Inference to use provider resource id to register and validate (#428)

This PR changes the way model id gets translated to the final model name that gets passed through the provider. Major changes include: 1) Providers are responsible for registering an object and as part of the registration returning the object with the correct provider specific name of the model provider_resource_id 2) To help with the common look ups different names a new ModelLookup class is created. Tested all inference providers including together, fireworks, vllm, ollama, meta reference and bedrock
2025-06-27 18:50:41 +00:00 · 2024-11-12 20:02:00 -08:00 · 2024-11-12 20:02:00 -08:00 · fdff24e77a
commit fdff24e77a
parent e51107e019
21 changed files with 460 additions and 290 deletions
--- a/llama_stack/providers/inline/inference/meta_reference/generation.py
+++ b/llama_stack/providers/inline/inference/meta_reference/generation.py
@ -86,6 +86,7 @@ class Llama:
            and loads the pre-trained model and tokenizer.
        """
        model = resolve_model(config.model)
+        llama_model = model.core_model_id.value

        if not torch.distributed.is_initialized():
            torch.distributed.init_process_group("nccl")
@ -186,13 +187,20 @@ class Llama:
            model.load_state_dict(state_dict, strict=False)

        print(f"Loaded in {time.time() - start_time:.2f} seconds")
-        return Llama(model, tokenizer, model_args)
+        return Llama(model, tokenizer, model_args, llama_model)

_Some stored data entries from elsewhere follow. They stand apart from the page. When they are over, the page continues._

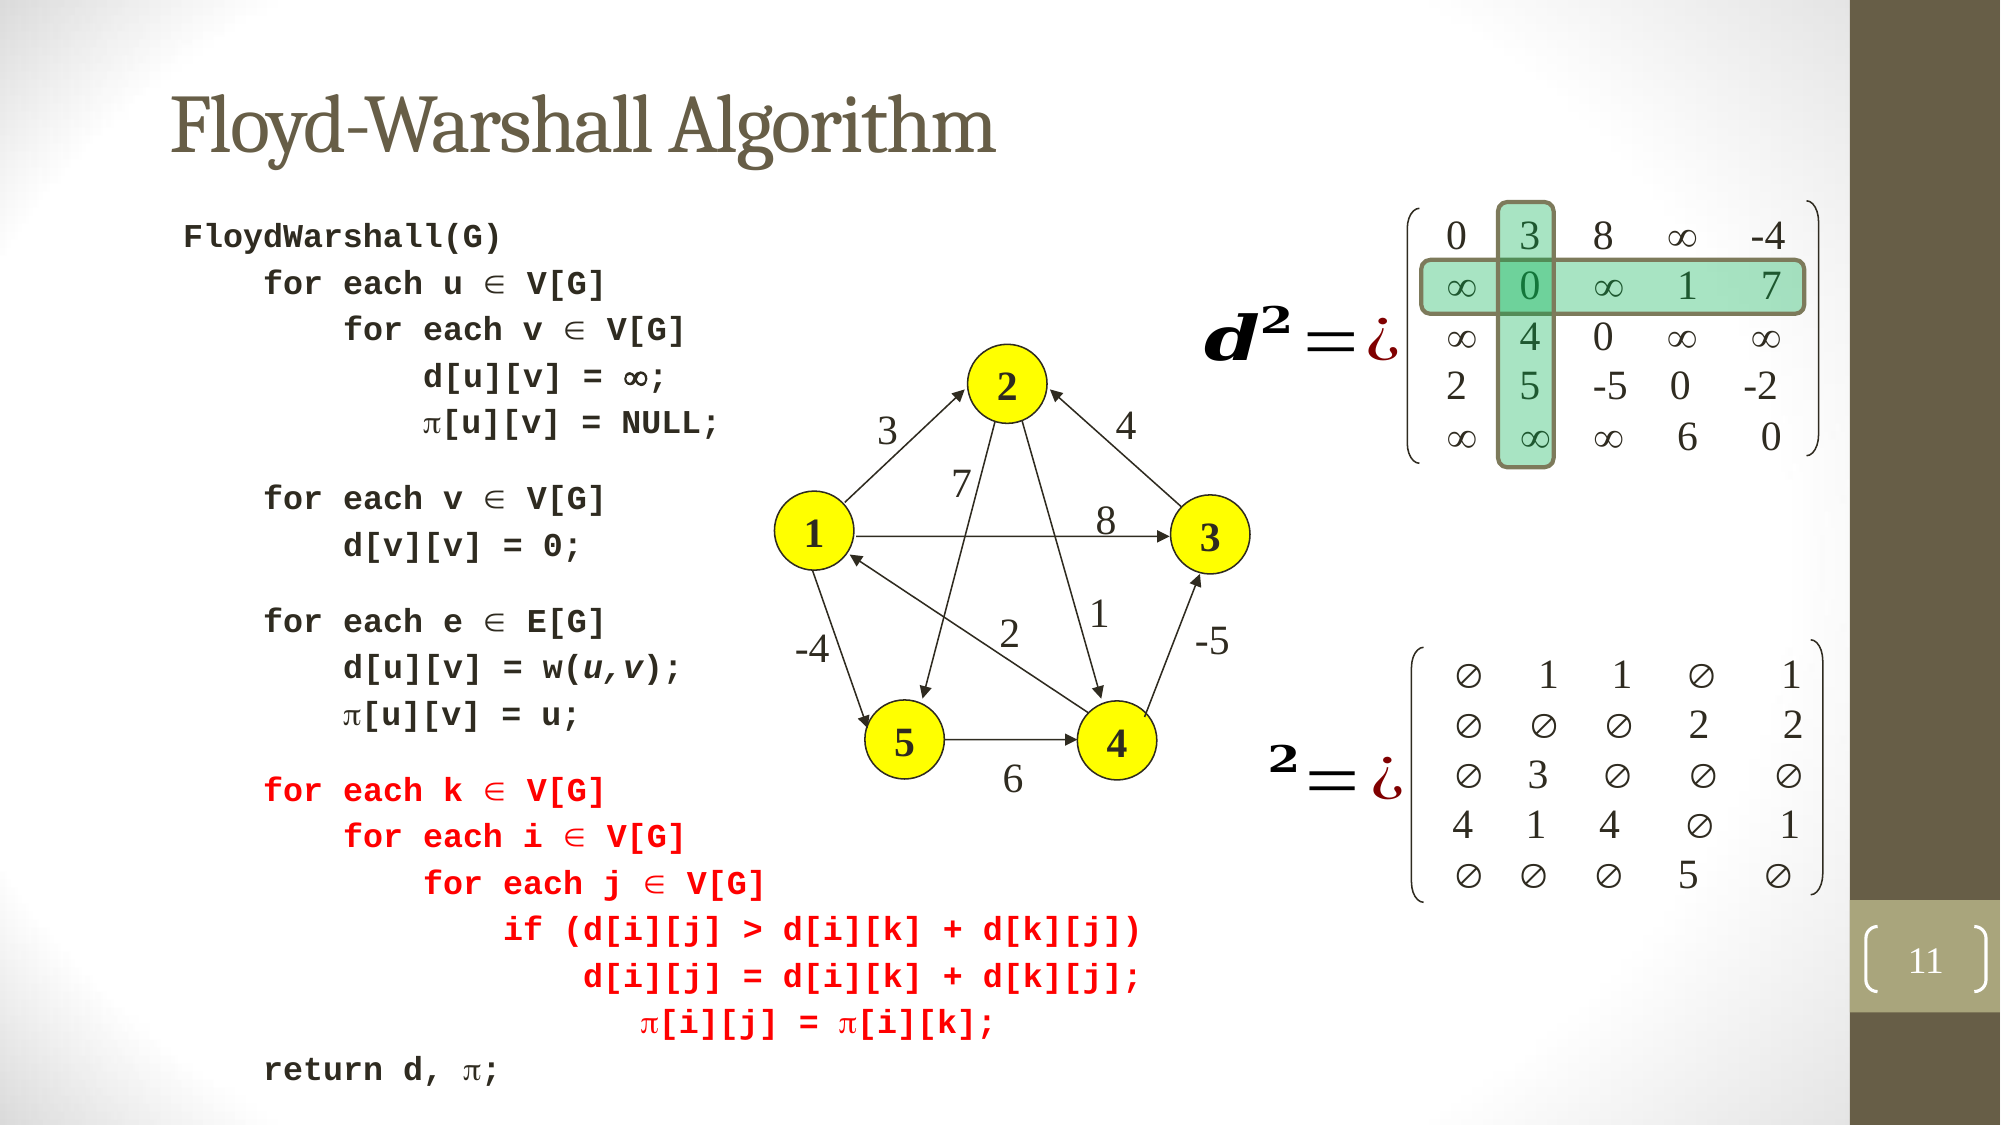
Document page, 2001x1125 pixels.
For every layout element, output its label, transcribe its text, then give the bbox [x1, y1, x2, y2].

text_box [1203, 639, 1831, 908]
picture [0, 0, 1849, 1125]
slide_number 11 [1864, 924, 1988, 994]
list FloydWarshall(G) for each u  V[G] for each v  V[G] d[u][v] = ; [u][v] = NULL; for each v  V[G] d[v][v] = 0; for each e  E[G] d[u][v] = w(u,v); [u][v] = u; for each k  V[G] for each i  V[G] for each j  V[G] if (d[i][j] > d[i][k] + d[k][j]) d[i][j] = d[i][k] + d[k][j]; [i][j] = [i][k]; return d, ; [149, 206, 1741, 1125]
title Floyd-Warshall Algorithm [154, 24, 1835, 213]
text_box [773, 343, 1251, 812]
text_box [1198, 200, 1820, 469]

-    def __init__(self, model: Transformer, tokenizer: Tokenizer, args: ModelArgs):
+    def __init__(
+        self,
+        model: Transformer,
+        tokenizer: Tokenizer,
+        args: ModelArgs,
+        llama_model: str,
+    ):
        self.args = args
        self.model = model
        self.tokenizer = tokenizer
        self.formatter = ChatFormat(tokenizer)
+        self.llama_model = llama_model

    @torch.inference_mode()
    def generate(
@ -369,7 +377,7 @@ class Llama:
        self,
        request: ChatCompletionRequest,
    ) -> Generator:
-        messages = chat_completion_request_to_messages(request)
+        messages = chat_completion_request_to_messages(request, self.llama_model)

        sampling_params = request.sampling_params
        max_gen_len = sampling_params.max_tokens